Exercise aim ▸ Everything from the opening line of the listing below to the line that has "Picture 2: 3.6", inclusive, should be returned exactly, except the pictures.

Data extracts ▸
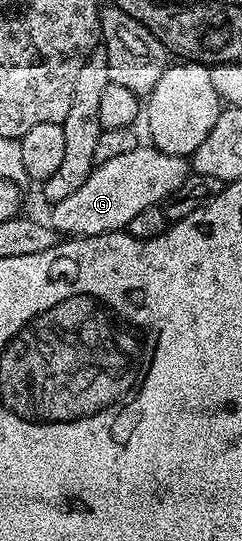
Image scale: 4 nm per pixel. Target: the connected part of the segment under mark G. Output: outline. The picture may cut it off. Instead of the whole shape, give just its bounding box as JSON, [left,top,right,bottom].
[49,146,189,238]

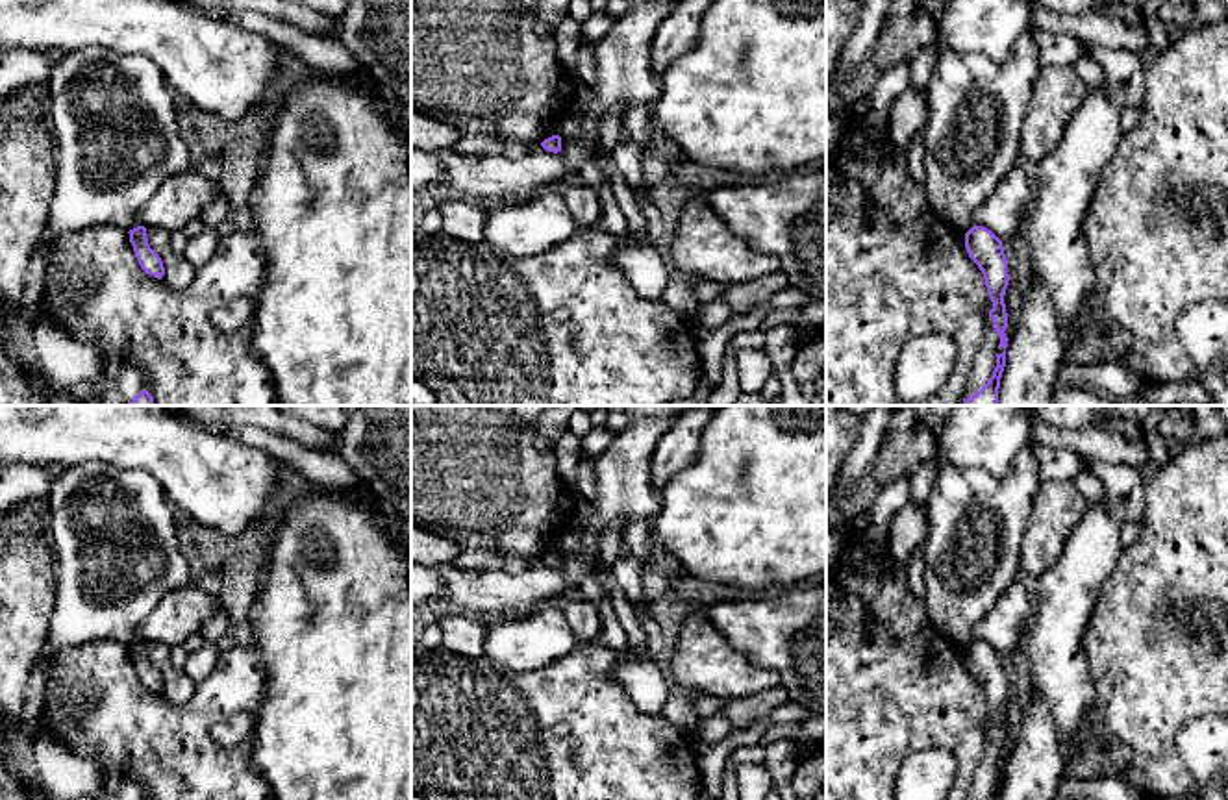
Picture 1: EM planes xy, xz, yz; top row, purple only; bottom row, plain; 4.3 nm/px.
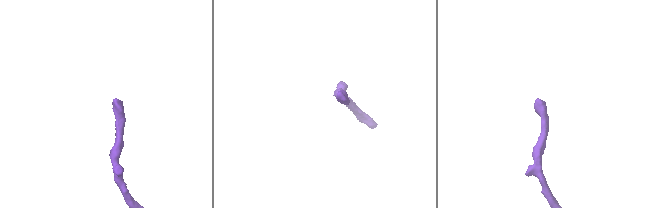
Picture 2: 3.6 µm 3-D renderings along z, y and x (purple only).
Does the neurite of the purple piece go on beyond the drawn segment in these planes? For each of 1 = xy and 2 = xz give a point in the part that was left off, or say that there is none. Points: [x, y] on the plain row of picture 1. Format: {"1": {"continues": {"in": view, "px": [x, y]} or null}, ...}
{"1": {"continues": null}, "2": {"continues": null}}

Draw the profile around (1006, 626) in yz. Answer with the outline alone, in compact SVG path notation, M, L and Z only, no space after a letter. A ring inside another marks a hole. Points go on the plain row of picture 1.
M1015 580L993 609L974 626L974 639L991 644L1000 656L1022 648L1030 631L1032 606L1026 587Z

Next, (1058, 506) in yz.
M1072 478L1043 481L1022 539L1021 569L1037 578L1050 569L1085 511L1087 500Z

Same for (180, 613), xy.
M198 585L170 591L141 622L139 637L169 648L180 646L220 607L219 596L204 593Z

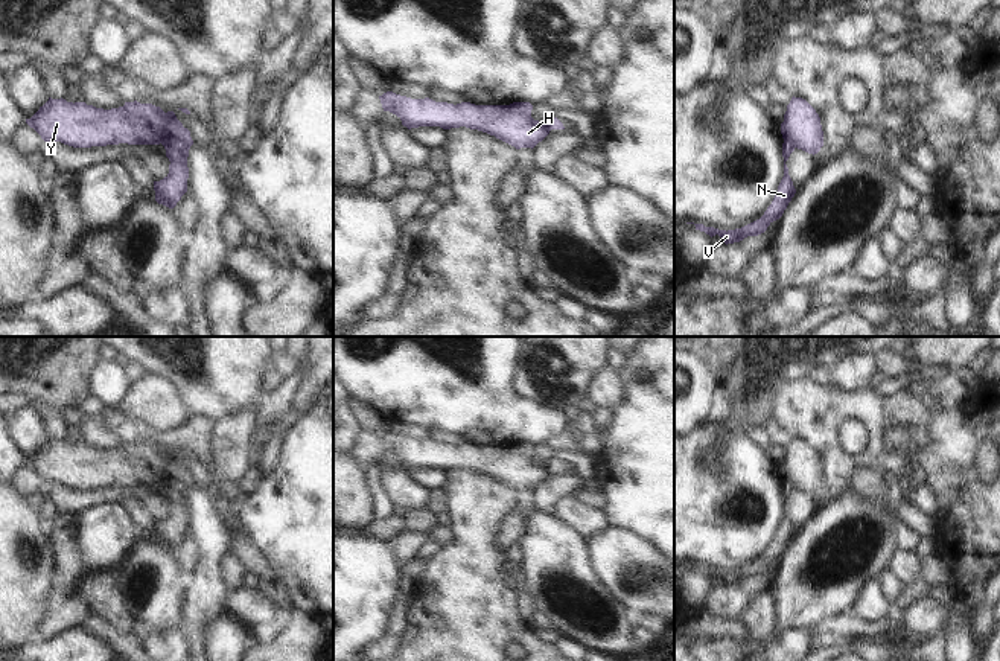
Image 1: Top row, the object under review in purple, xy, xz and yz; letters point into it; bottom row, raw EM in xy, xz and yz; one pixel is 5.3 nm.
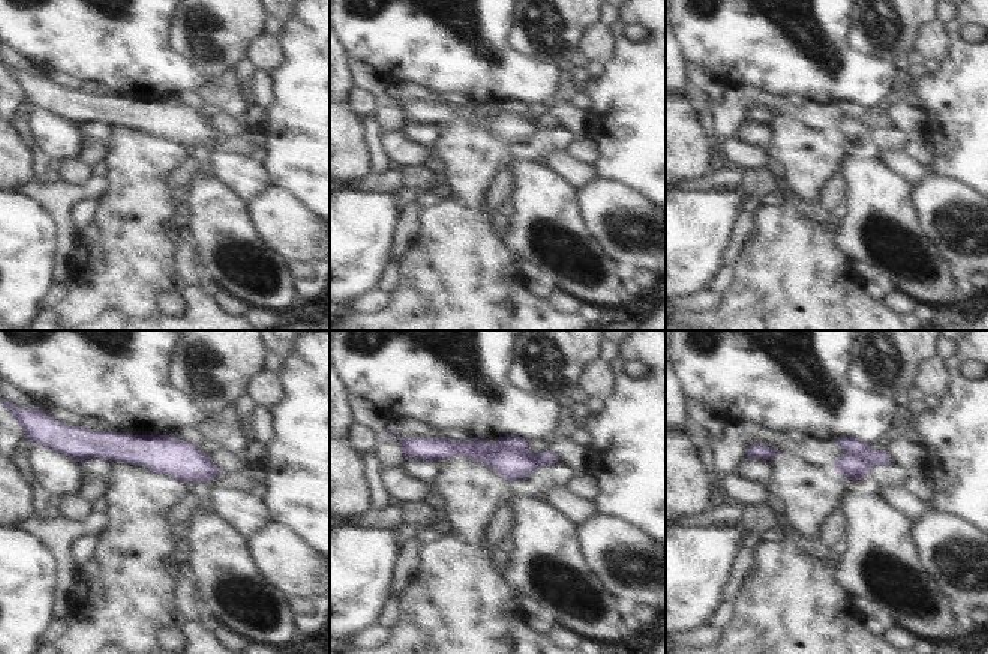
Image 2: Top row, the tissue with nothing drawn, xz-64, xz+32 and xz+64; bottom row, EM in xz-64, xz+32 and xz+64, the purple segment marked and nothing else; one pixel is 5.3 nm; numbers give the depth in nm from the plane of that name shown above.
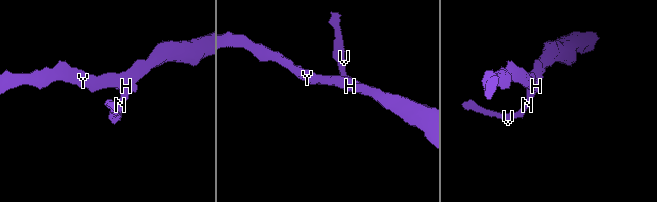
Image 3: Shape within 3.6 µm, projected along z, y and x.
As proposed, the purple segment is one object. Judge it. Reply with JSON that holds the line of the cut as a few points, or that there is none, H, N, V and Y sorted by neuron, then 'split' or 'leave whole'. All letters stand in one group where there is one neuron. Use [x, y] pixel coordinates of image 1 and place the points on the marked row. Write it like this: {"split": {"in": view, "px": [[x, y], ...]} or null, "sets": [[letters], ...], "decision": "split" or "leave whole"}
{"split": {"in": "xy", "px": [[183, 127], [160, 142]]}, "sets": [["H", "Y"], ["N", "V"]], "decision": "split"}

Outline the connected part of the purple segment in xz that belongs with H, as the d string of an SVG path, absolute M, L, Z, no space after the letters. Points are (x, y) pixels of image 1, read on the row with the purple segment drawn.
M387 91L379 96L384 111L396 114L408 129L440 126L443 129L466 126L495 136L521 148L534 148L551 131L545 123L513 111L508 105L447 104L429 97L411 99Z

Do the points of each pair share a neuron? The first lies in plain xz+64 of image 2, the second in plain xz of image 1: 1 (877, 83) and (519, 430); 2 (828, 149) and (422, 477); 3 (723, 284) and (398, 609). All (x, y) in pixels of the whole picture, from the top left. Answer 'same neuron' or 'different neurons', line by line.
1: same neuron
2: different neurons
3: same neuron

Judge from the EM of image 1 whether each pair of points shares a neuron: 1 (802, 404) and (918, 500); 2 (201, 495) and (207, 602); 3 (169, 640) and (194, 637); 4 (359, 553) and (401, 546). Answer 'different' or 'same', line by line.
1: different
2: same
3: different
4: different

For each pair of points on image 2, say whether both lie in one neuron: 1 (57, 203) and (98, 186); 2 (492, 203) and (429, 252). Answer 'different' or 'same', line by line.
1: same
2: different

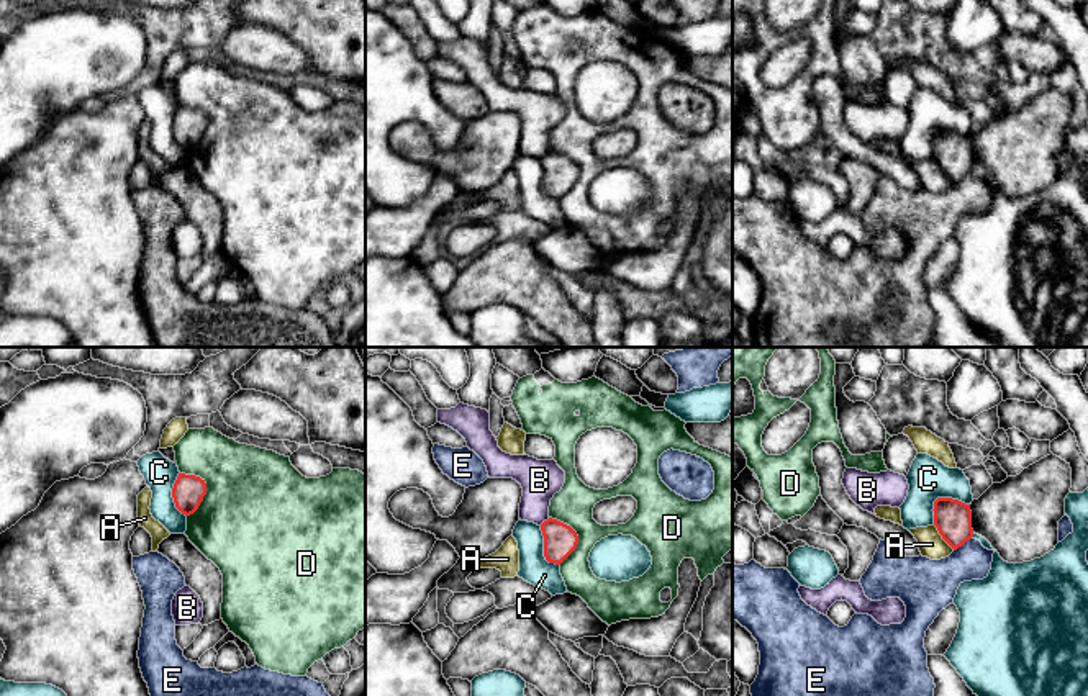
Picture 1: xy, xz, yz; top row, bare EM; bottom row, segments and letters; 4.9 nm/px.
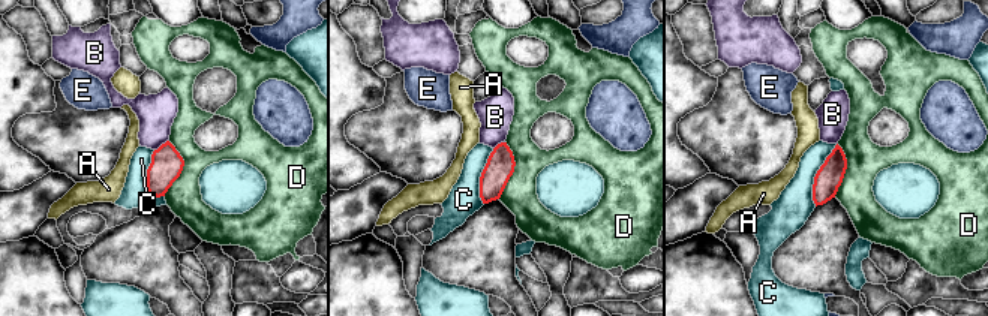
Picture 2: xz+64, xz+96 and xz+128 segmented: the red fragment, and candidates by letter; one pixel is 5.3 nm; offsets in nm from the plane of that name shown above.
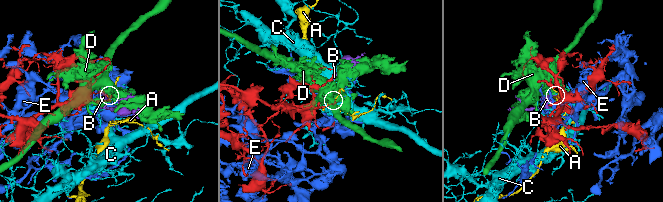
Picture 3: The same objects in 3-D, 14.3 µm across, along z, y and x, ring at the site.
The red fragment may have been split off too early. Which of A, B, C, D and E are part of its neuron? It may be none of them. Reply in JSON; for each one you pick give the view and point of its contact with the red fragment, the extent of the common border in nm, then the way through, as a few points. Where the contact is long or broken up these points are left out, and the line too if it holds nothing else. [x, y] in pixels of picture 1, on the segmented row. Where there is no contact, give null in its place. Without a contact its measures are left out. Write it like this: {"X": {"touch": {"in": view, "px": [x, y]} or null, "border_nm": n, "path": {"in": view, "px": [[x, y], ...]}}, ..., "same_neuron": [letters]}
{"same_neuron": []}

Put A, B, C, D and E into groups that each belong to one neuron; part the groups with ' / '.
A / B / C / D / E

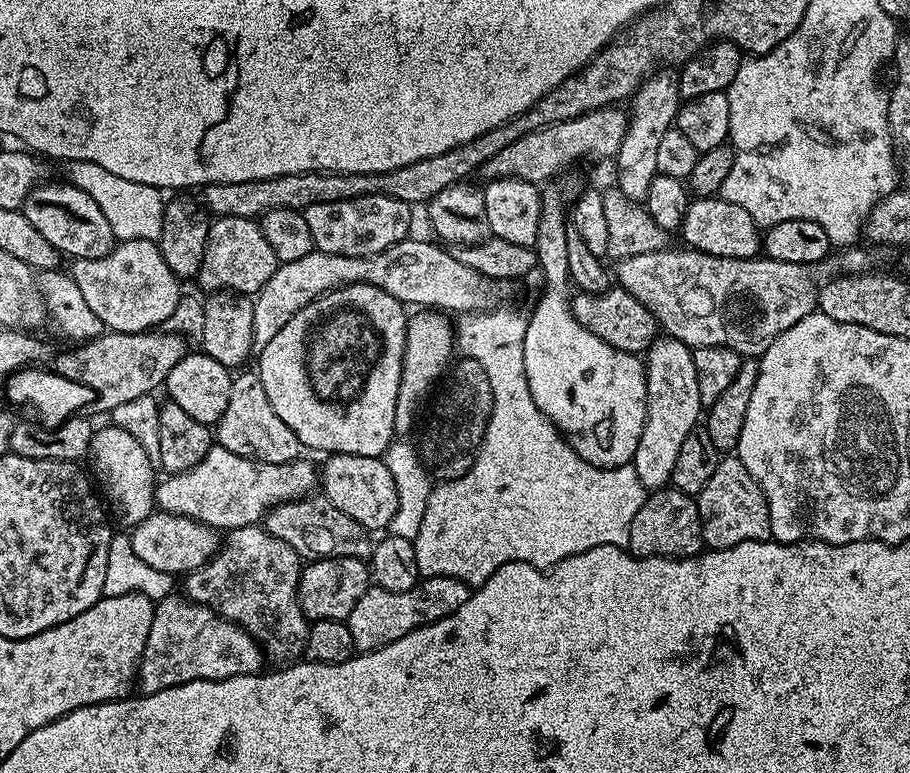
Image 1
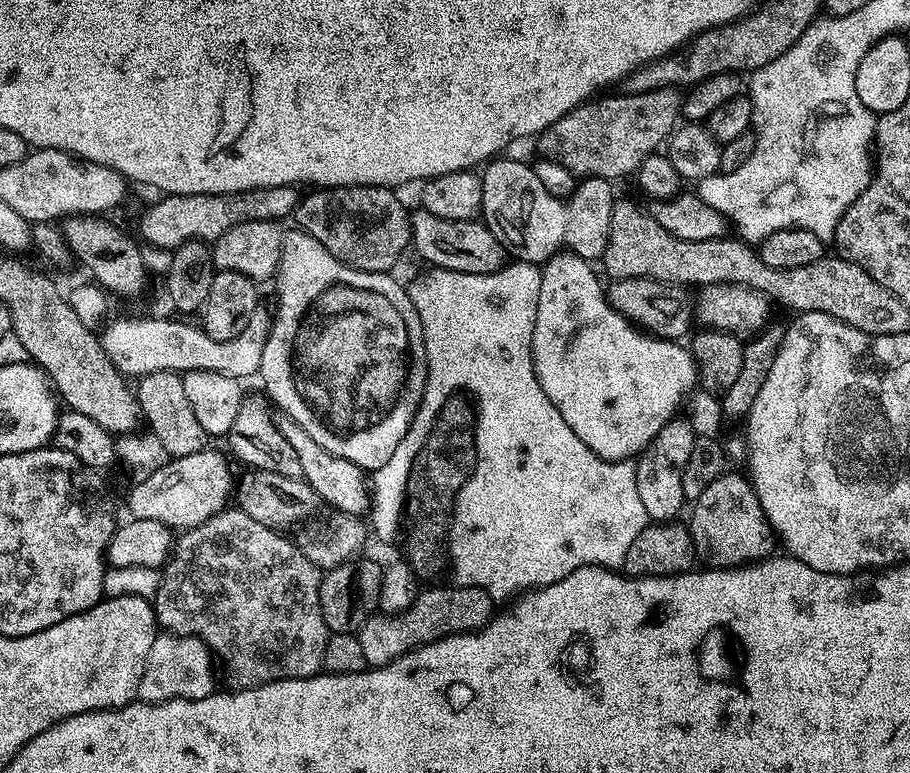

Response ▸
Image scale: 4 nm per pixel. Target: the connected part of the segment under mark G. Output: outline. The picture may cut it off. Instead of the whole shape, give just its bounding box as JSON, [left,top,right,bottom].
[49,146,189,238]

Picture 1: EM planes xy, xz, yz; top row, purple only; bottom row, plain; 4.3 nm/px.
Picture 2: 3.6 µm 3-D renderings along z, y and x (purple only).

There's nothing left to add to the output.